The other values in that line of the table should be: tcp, 80, 80, 0.0.0.0/0
Now hit your EC2 instance's server from the
desktop in your browser. Use the Public DNS address that you used earlier to SSH in. You should see the lighttpd generic web page. If you don't, I can't help you because I am such a noob. :-(
Step 4: Configure lighttpd to serve CGI.
Back in the console program, cd to the configuration directory for lighttpd:
cd /etc/lighttpd
To enable CGI, you want to uncomment one line in the < modules.conf file. (I could have enabled Fast CGI, but baby steps are best!) You can do this with the "ed" editor as follows:
ed modules.conf
/include "conf.d\/cgi.conf"/
s/#//
w
q
Create the directory where CGI programs will live. (The /etc/lighttpd/lighttpd.conf file determines where this will be.) We'll create our directory in the default location, so we don't have to do any editing of configuration files:
cd /var/www/lighttpd
mkdir cgi-bin
chmod 755 cgi-bin
Almost there! Of course you need to put a test CGI program into the cgi-bin directory. Here is one:
cd cgi-bin
ed
a
#!/usr/bin/python
print "Content-type: text/html\n\n"
print "<html><body>Hello, pyworld.</body></html>"
.
w hellopyworld.py
q
chmod 655 hellopyworld.py
Restart your lighttpd server:
/etc/init.d/lighttpd restart
Test your CGI program. In your
desktop's browser, hit this URL, substituting your EC2 instance's public DNS address:
http://<<Public DNS>>/cgi-bin/hellopyworld.py
For me, this was:
http://ec2-174-129-110-23.compute-1.amazonaws.com/cgi-bin/hellopyworld.py
Step 5: That's it! Clean up, and give thanks!

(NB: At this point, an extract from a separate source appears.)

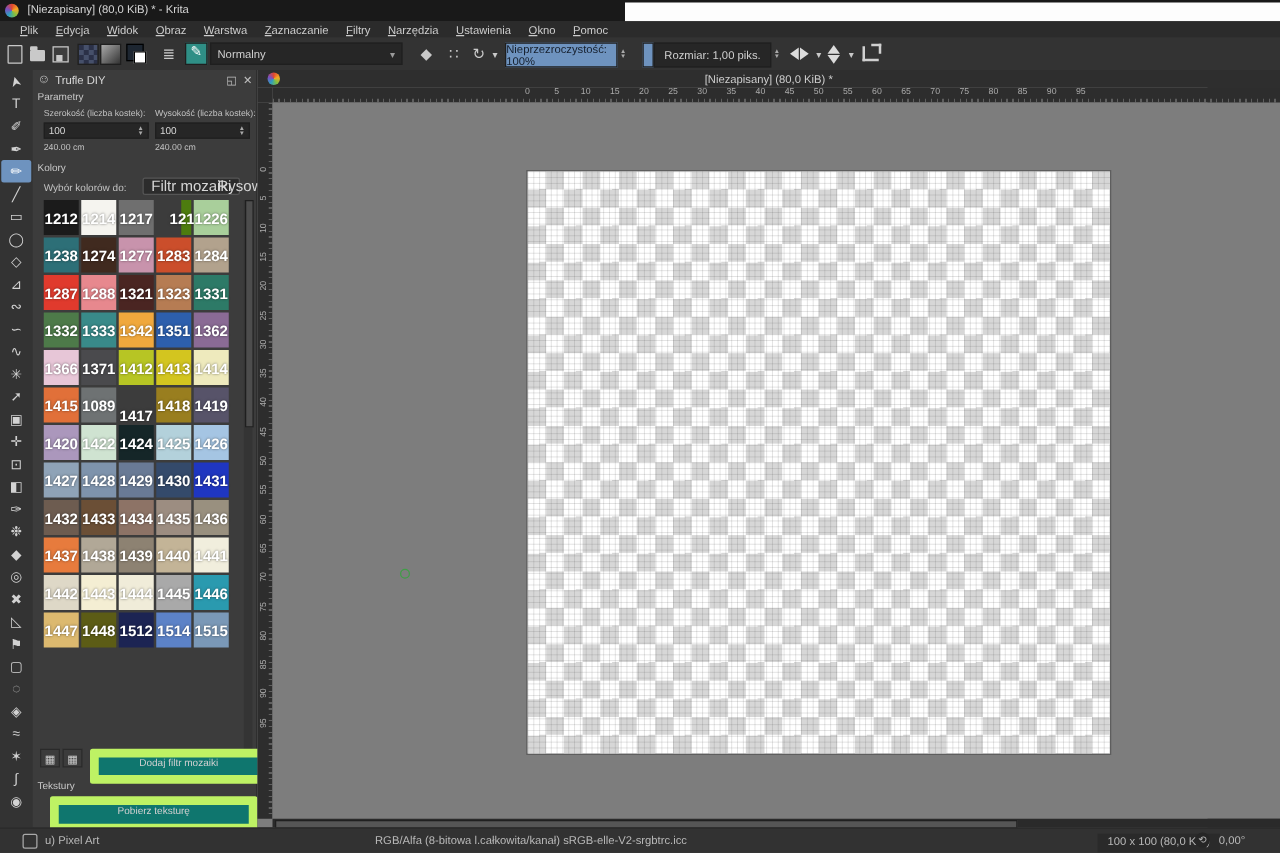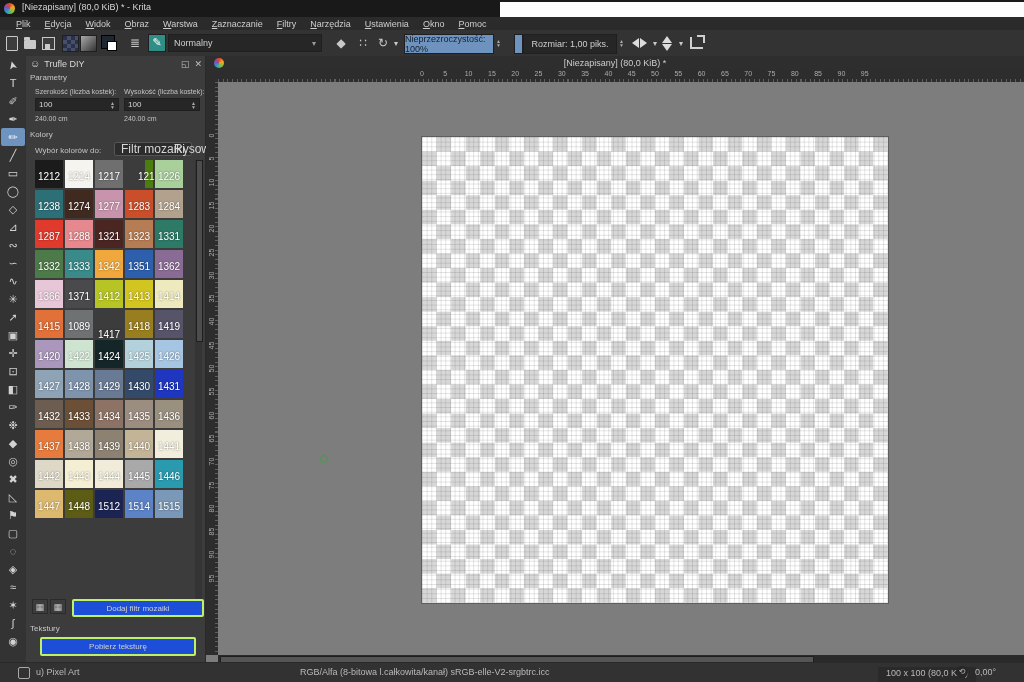"1212" .swatch span { font-size: 10px -> 12px; font-weight: normal -> bold }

To exit from the "sudo /bin/bash" command given earlier, type:
exit
Acknowledgements: Heaps of thanks to:
wiki.vpslink.com/Install_and_Configure_lighttpd
www.cyberciti.biz/tips/lighttpd-howto-setup-cgi-bin-access-for-perl-programs.html
aws.typepad.com/aws/2010/06/building-three-tier-architectures-with-security-groups.html
Good luck, amigos! I apologize for the non-traditional nature of this "question" but I have gotten so much help from Stackoverflow that I was eager to give something back.